High cholesterol – result as a combination of genetics and lifestyle. Cholesterol is a type of fat (lipids) that in time is accumulating in the blood vessels (the arteries). We need cholesterol (our cells need it), and all the cholesterol we need is usually produce by our body. The problem comes on certain age, when our body starts accumulate cholesterol in the arteries (the blood vessels that carry blood away from the heart). High cholesterol has no symptoms. But on certain age you should make a blood test, which is the only way to detect high cholesterol. This test is usually redone every five years or so (depending on your blood test results and family history of high cholesterol). As a result of high cholesterol the risk of chest pain, heart attack or stroke increases dramatically. In some researching, high cholesterol is mention as one of the risk factors for some types of cancer.
There are two types of cholesterol:
- LDL (Low density lipoprotein) – bad cholesterol that builds up in the walls of your arteries, making them hard and narrow.
- HDL (High density lipoprotein) – good cholesterol, picks up the excess cholesterol and takes it back to your liver.
Risks factors or the most common causes
- Genetics – this is the root risk factor and if you have family history of high cholesterol you should be careful.

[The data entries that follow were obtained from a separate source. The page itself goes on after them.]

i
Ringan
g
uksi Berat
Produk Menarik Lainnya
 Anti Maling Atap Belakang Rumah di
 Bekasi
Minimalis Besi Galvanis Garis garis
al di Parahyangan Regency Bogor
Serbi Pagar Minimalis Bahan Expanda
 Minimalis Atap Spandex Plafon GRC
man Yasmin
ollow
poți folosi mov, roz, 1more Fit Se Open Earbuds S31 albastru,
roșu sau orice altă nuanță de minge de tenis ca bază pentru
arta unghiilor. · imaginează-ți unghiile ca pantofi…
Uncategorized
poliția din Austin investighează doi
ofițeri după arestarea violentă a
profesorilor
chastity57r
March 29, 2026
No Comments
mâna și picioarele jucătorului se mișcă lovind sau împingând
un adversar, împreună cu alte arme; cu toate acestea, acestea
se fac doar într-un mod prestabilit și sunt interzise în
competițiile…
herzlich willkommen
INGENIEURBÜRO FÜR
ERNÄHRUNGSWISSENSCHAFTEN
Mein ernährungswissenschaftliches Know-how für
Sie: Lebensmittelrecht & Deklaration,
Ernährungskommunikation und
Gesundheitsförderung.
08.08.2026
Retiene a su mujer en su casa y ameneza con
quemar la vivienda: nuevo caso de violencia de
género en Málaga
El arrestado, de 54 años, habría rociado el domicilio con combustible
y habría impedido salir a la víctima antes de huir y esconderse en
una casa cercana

- Poor diet – this is the most common risk factor. Eating too much saturated fat found in some foods increases the risk of high cholesterol dramatically. Food such as beef, pork, veal, milk, eggs, butter, cheese, stick margarine, sunflower oil, palm oil, coconut oil, crackers, and other snacks. According to the American Heart Association eggs are now considered within a limit, as a relatively healthy choice of food. What you eat depends mainly on your lifestyle. Yet, if you have healthy lifestyle chances are that you don’t have high cholesterol. If you have high cholesterol you should consider about changing your diet. And is not that heavy. Consider adding this foods in your daily diet: apple cider vinegar (lowers cholesterol), oats, fish (food reach in omega 3), nuts (according to American Journal of Clinical Nutrition, people who noshed on 1.5 oz of whole walnuts 6 days a week for 1 month lowered their total cholesterol by 5.4% and LDL cholesterol by 9.3%.), vegetables (foods reach in fibers which slows the rate and amount of absorption of cholesterol in certain foods), fruits (food reach in fibers, minerals and vitamins), dark/bittersweet chocolate (represents antioxidant as well), olive oil, fish oil.
- Obesity – a body mass index (BMI) of 30 or greater puts you at risk of high cholesterol. Change your diet and start exercising immediately. In one word, change your lifestyle.
- Lack of exercise – it increases your body’s good cholesterol (HDL) and keeps your blood vessels along with the heart healthy. Also while increasing the size of the particles that make up your bad cholesterol (LDL), makes it less harmful. NO time for exercise? – read this article.
- Smoking – it damages the walls of your blood vessels, so is gets easier for them to accumulate the fatty (along with the LDL) deposits thus narrow the arteries.
- Diabetes – it’s simple. High blood sugar levels contributes to high level of LDL cholesterol and lower HDL cholesterol.